* _AIM OF THE EXERCISE_: Using the records below, quote only the span that opens with the line containing "笑比哭好  1:1母版直刻CDR" and closes with the line containing "微信ym2020808", exactly and inclusively.

--- GIVEN DATA Enclosed Below ---

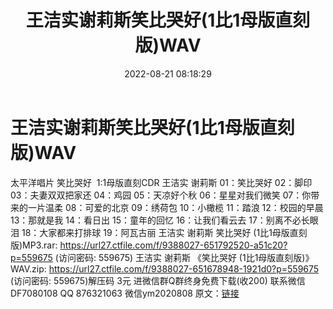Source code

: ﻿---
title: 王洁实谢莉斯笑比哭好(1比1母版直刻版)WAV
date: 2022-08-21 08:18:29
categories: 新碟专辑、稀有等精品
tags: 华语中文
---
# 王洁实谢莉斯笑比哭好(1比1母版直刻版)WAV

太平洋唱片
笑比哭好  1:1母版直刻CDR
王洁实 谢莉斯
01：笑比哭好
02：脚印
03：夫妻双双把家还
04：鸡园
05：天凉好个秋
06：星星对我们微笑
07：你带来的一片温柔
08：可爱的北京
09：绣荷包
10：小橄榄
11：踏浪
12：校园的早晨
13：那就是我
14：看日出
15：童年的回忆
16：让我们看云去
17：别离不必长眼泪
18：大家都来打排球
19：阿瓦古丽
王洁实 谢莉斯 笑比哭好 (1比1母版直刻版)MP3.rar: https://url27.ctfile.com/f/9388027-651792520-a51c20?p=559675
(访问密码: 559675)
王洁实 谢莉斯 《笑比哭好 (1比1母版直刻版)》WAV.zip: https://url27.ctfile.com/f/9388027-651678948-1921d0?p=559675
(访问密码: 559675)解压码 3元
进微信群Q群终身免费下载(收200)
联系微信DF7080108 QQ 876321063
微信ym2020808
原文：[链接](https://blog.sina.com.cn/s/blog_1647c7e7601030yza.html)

--- End of Enclosed GIVEN DATA ---
--- GIVEN DATA Enclosed Below ---

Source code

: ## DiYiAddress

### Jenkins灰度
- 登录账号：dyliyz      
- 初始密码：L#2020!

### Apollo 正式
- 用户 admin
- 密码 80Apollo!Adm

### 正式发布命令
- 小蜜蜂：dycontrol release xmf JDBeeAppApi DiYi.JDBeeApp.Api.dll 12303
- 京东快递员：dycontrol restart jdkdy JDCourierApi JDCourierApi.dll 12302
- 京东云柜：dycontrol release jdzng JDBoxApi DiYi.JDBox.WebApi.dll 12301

--- End of Enclosed GIVEN DATA ---

* _ANSWER AREA_:
笑比哭好  1:1母版直刻CDR
王洁实 谢莉斯
01：笑比哭好
02：脚印
03：夫妻双双把家还
04：鸡园
05：天凉好个秋
06：星星对我们微笑
07：你带来的一片温柔
08：可爱的北京
09：绣荷包
10：小橄榄
11：踏浪
12：校园的早晨
13：那就是我
14：看日出
15：童年的回忆
16：让我们看云去
17：别离不必长眼泪
18：大家都来打排球
19：阿瓦古丽
王洁实 谢莉斯 笑比哭好 (1比1母版直刻版)MP3.rar: https://url27.ctfile.com/f/9388027-651792520-a51c20?p=559675
(访问密码: 559675)
王洁实 谢莉斯 《笑比哭好 (1比1母版直刻版)》WAV.zip: https://url27.ctfile.com/f/9388027-651678948-1921d0?p=559675
(访问密码: 559675)解压码 3元
进微信群Q群终身免费下载(收200)
联系微信DF7080108 QQ 876321063
微信ym2020808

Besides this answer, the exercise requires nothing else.